A non-surgical treatment for uterine fibroids shows promise as an effective method for shrinking the non-cancerous tumors, and could one day help women with this condition retain their fertility, according to preliminary research presented June 30, 2010, before an annual meeting of the European Society of Human Reproduction and Embryology.
In two studies, researchers from the US tested a drug called ulipristal acetate, which blocks ovulation and is used as a form of emergency contraception (prescribed under the brand name ellaOne). The drug works by adjusting the body's reaction to the hormone progesterone. After being given either the drug or a placebo, researchers found that women taking the drug were more likely to see their fibroids shrink, with women on the highest doses of the drug seeing their fibroids diminish the most in size.
These findings show that the drug "is an effective non-invasive treatment for fibroids that can help maintain fertility in women whose only option up to now was to have surgery," says Dr. Lynnette Nieman, a principal investigator with the studies, in a news release issued by the European Society of Human Reproduction and Embryology (via HealthDay). This new research is part of the Food and Drug Administration's Phase II, the second in three phases of research required before the federal government will approve a drug for a specific use.
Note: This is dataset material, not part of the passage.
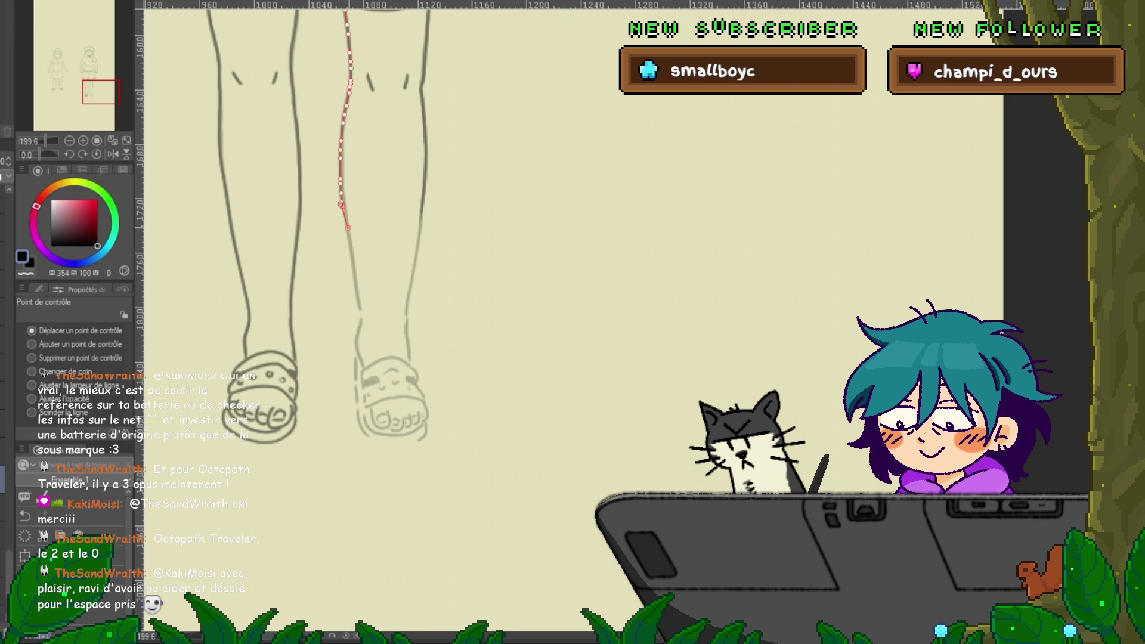
left_click_drag(341, 204, 348, 228)
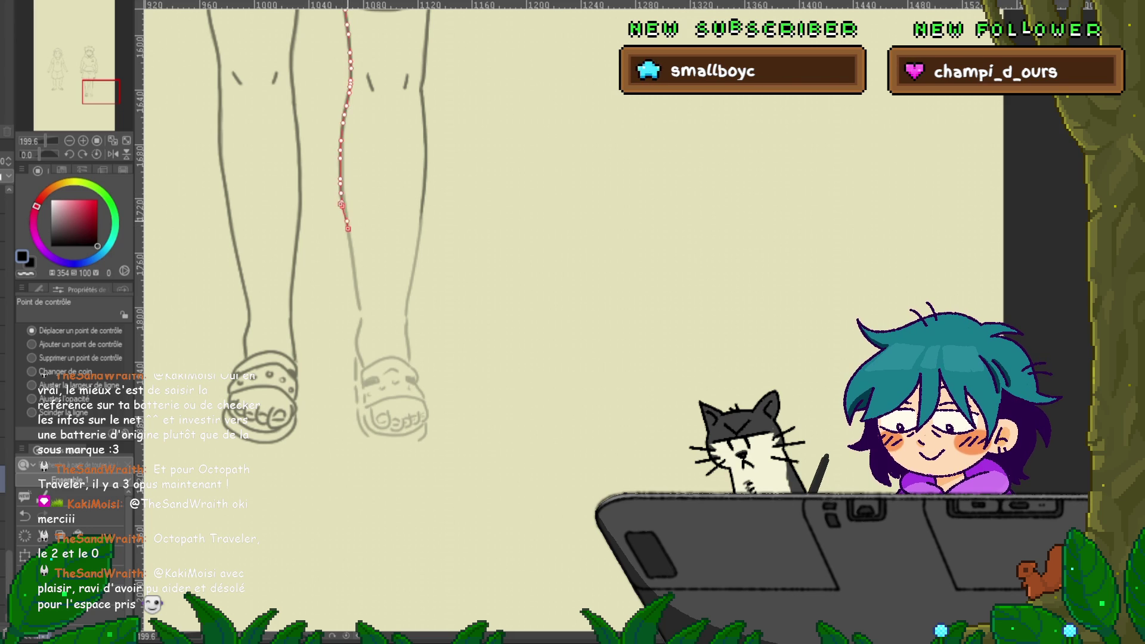
left_click(348, 227)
How do you know if you have fibroids? According to the Mayo Clinic, symptoms of uterine fibroids include heavy menstrual bleeding, prolonged menstrual periods—seven days or more of menstrual bleeding, pelvic pressure or pain, frequent urination, difficulty emptying your bladder, constipation, and backache or leg pains.
Fibroids may go unnoticed by many women and in most cases, will shrink naturally during menopause (when estrogen levels begin to fall). But for some women, fibroids may lead to an increased risk for miscarriage—especially if the fibroids are submucosal, or embedded in the uterine lining. Fibroids are also a leading cause for hysterectomy in the US.